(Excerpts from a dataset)

┌──

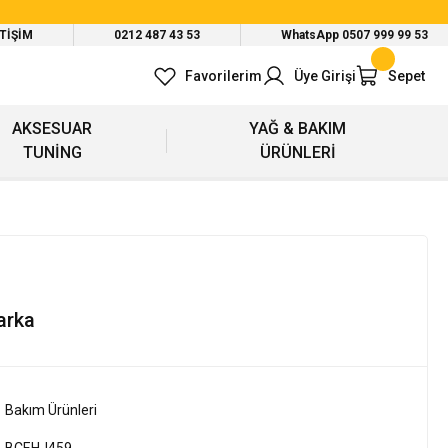
ETİŞİM
0212 487 43 53
WhatsApp 0507 999 99 53
Favorilerim
Üye Girişi
Sepet
AKSESUAR
YAĞ & BAKIM
TUNİNG
ÜRÜNLERİ
arka
Bakım Ürünleri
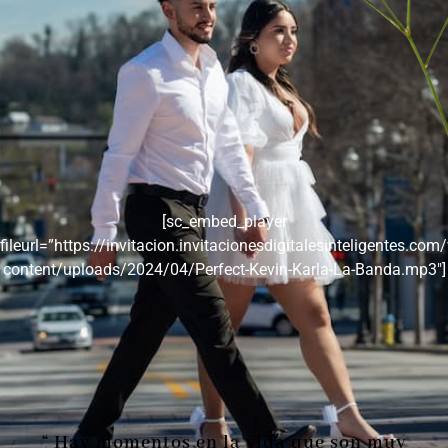
[sc_embed_player
fileurl=”https://invitacion.invitacionesdigitalesinteligentes.com
content/uploads/2024/04/Perfect-Kevin-Karla-La-Banda.mp3″]
“ Hay momentos en la vida que son muy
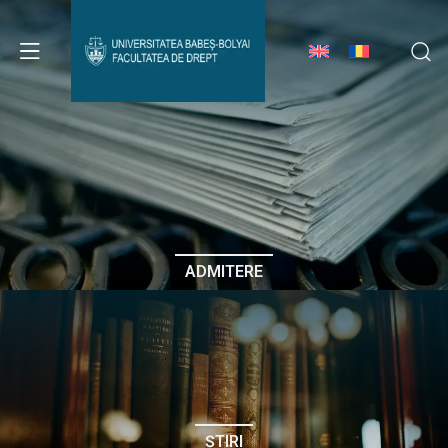
Avizier Studenți
Studii
Admitere
ADMITERE
Erasmus & Internațional
Despre Facultate
ȘTIRI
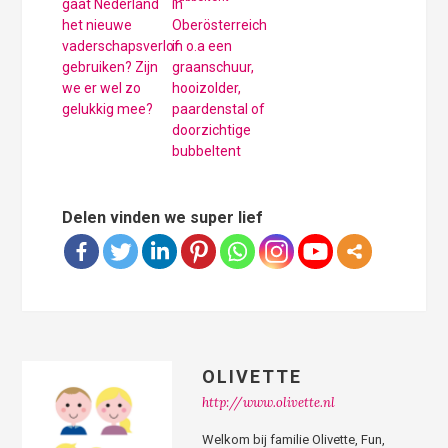
gaat Nederland
in
het nieuwe
Oberösterreich
vaderschapsverlof
in o.a een
gebruiken? Zijn
graanschuur,
we er wel zo
hooizolder,
gelukkig mee?
paardenstal of
doorzichtige
bubbeltent
Delen vinden we super lief
OLIVETTE
http://www.olivette.nl
Welkom bij familie Olivette, Fun,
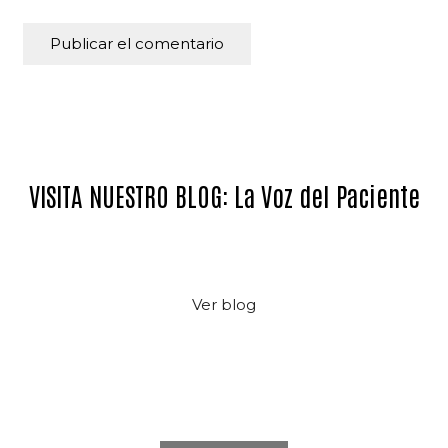
Publicar el comentario
VISITA NUESTRO BLOG: La Voz del Paciente
Ver blog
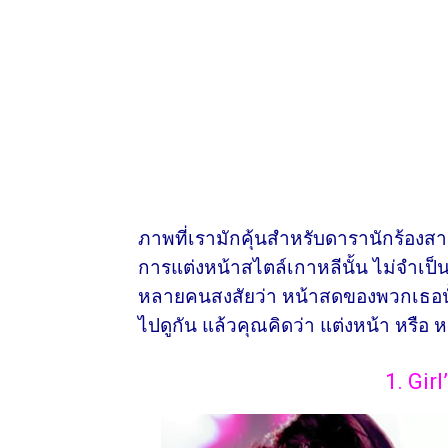
ภาพที่เรามักคุ้นสำหรับดารานักร้องสาว
การแต่งหน้าสไตล์เกาหลีนั้น ไม่จำเป็น
หลายคนสงสัยว่า หน้าสดของพวกเธอนั้
ไปดูกัน แล้วคุณคิดว่า แต่งหน้า หรื
1. Gir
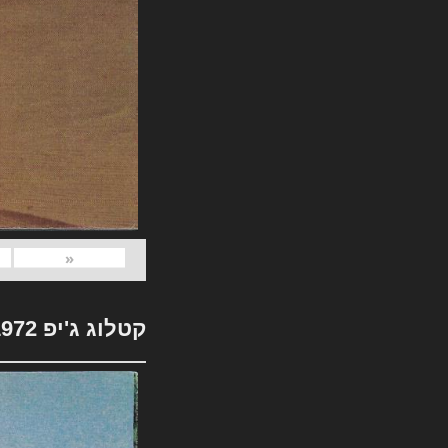
«
קטלוג ג'יפ 1972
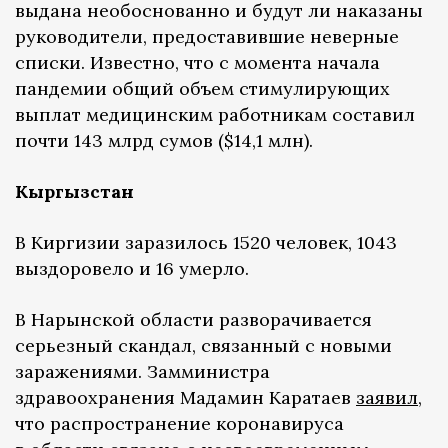
выдана необоснованно и будут ли наказаны
руководители, предоставившие неверные
списки. Известно, что с момента начала
пандемии общий объем стимулирующих
выплат медицинским работникам составил
почти 143 млрд сумов ($14,1 млн).
Кыргызстан
В Киргизии заразилось 1520 человек, 1043
выздоровело и 16 умерло.
В Нарынской области разворачивается
серьезный скандал, связанный с новыми
заражениями. Замминистра
здравоохранения Мадамин Каратаев
заявил
,
что распространение коронавируса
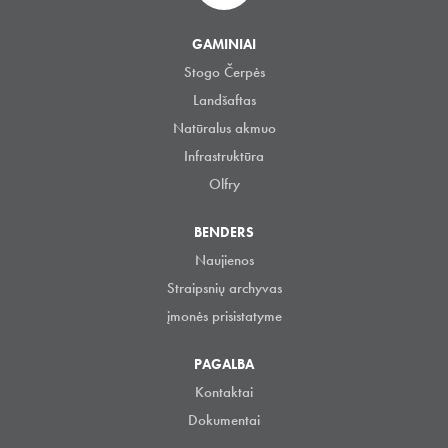
GAMINIAI
Stogo Čerpės
Landšaftas
Natūralus akmuo
Infrastruktūra
Olfry
BENDERS
Naujienos
Straipsnių archyvas
įmonės prisistatyme
PAGALBA
Kontaktai
Dokumentai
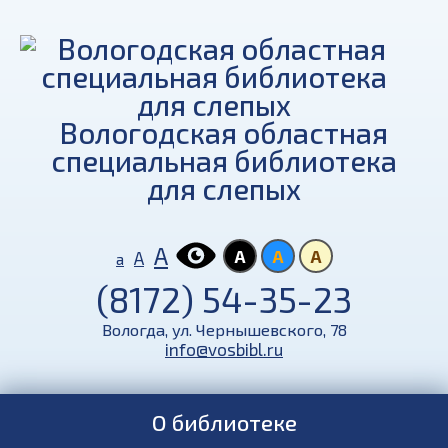
Вологодская областная
специальная библиотека
для слепых
А
А
А
А
А
а
(8172) 54-35-23
Вологда, ул. Чернышевского, 78
info@vosbibl.ru
О библиотеке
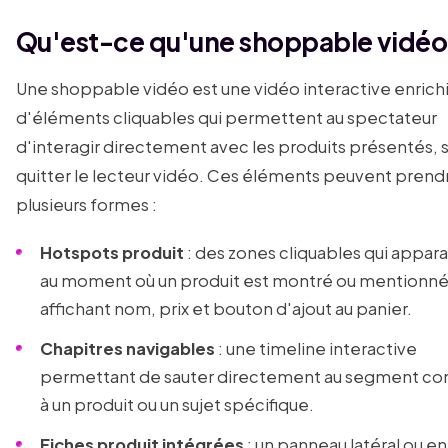
Qu'est-ce qu'une shoppable vidéo
Une shoppable vidéo est une vidéo interactive enrich
d'éléments cliquables qui permettent au spectateur
d'interagir directement avec les produits présentés, 
quitter le lecteur vidéo. Ces éléments peuvent prend
plusieurs formes :
Hotspots produit
: des zones cliquables qui appara
au moment où un produit est montré ou mentionné
affichant nom, prix et bouton d'ajout au panier.
Chapitres navigables
: une timeline interactive
permettant de sauter directement au segment co
à un produit ou un sujet spécifique.
Fiches produit intégrées
: un panneau latéral ou en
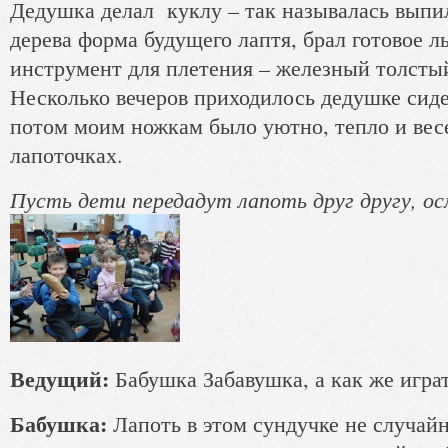
Дедушка делал куклу – так называлась выпи
дерева форма будущего лаптя, брал готовое 
инструмент для плетения – железный толсты
Несколько вечеров приходилось дедушке сидет
потом моим ножкам было уютно, тепло и весе
лапоточках.
Пусть дети передадут лапоть друг другу, ос
Ведущий:
Бабушка Забавушка, а как же играт
Бабушка:
Лапоть в этом сундучке не случайн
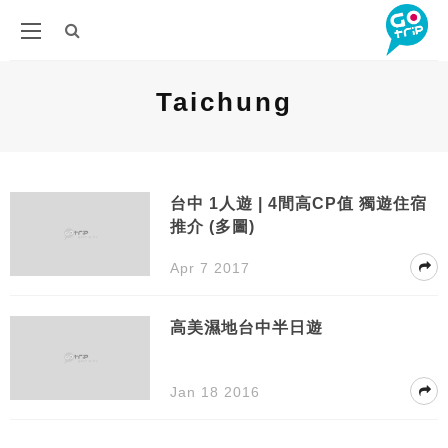
Taichung
台中 1人遊 | 4間高CP值 獨遊住宿
推介 (多圖)
Apr 7 2017
高美濕地台中半日遊
Jan 18 2016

└──

[TASK PROMPT]
Identify each line above that contains the string "vidéo", matching case, and copy those lines.

[EXPECTED ANSWER]
Qu'est-ce qu'une shoppable vidéo
Une shoppable vidéo est une vidéo interactive enrich
quitter le lecteur vidéo. Ces éléments peuvent prend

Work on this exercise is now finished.